All You Smart Kids: Forget Today’s Yield – 2.5% at US Bancorp – and Focus on Dividend Growth
Like those of other major bank holding companies, US Bancorp (USB) shares used to be a favorite of conservative dividend investors. The Minneapolis super-regional raised its dividend annually for over three decades, until the financial sector’s meltdown broke the string.
US Bancorp’s payout ratio is coming back, thanks in part to a 56% dividend increase that kicked in earlier this year after the company (along with most other big banks) cleared a regulatory “stress test” and got federal permission to boost the amount of cash it sends back to stockholders. While the chart below measures payout over the latest twelve months, the nation’s fifth largest bank by assets actually paid out 29% of earnings in dividends in the first quarter.
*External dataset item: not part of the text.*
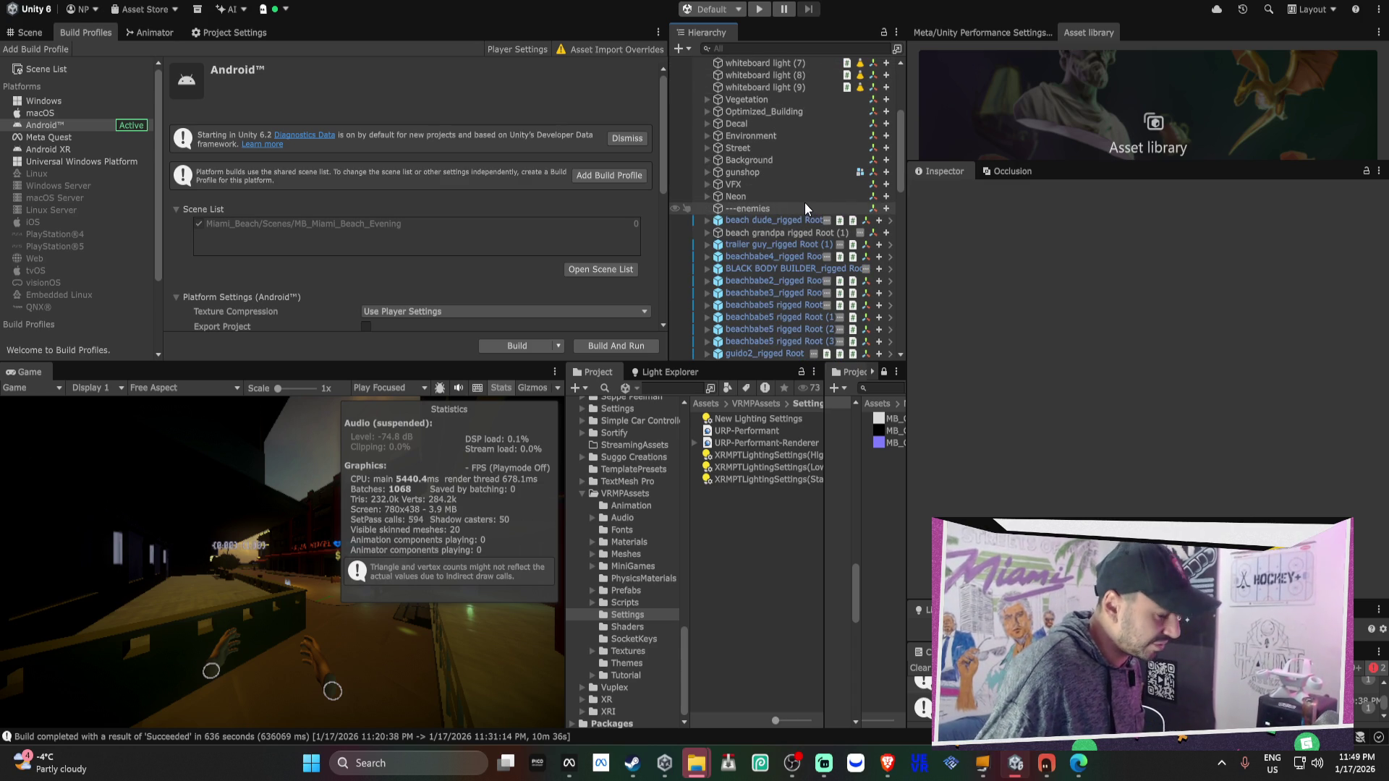
scroll(803, 204, down, 10)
US Bancorp officials say the $341 billion asset company wants to “resume normal capital management,” and they’re targeting a return of 30% to 40% of earnings in the form of dividends in the future (with another 30%-40% for stock buybacks). For income investors, the question then becomes how much better the company’s earnings can get. US Bancorp rode out the recession with less pain than many other lenders, and its shares have performed well over the past year, particularly in comparison with industry laggards Citigroup (C) and Fifth Third (FITB).
Earnings re up and margins are wider at U.S. Bancorp. But the stock’s earlier run-up has stalled in the last couple months, as investors grow uneasy about the economy. An opportunity for dividend-minded investors?
US Bancorp has a solid, diverse franchise and is among the industry’s more profitable performers as measured by return on assets.
For all those reasons, the company’s dividend yield seems likely to return, eventually, to something approximating its pre-crisis level. For investors willing to wait, the shares may be worth a look – particularly since the stock has slipped back.
With interest rates discouragingly low, investor interest in dividend stocks has surged. Whenever we yield junkies buy a security for its dividend stream, we’re naturally acquiring the more volatile underlying stock as well. So before committing to any stock, it’s important to check out a company’s fundamentals, and to read its 10-K report.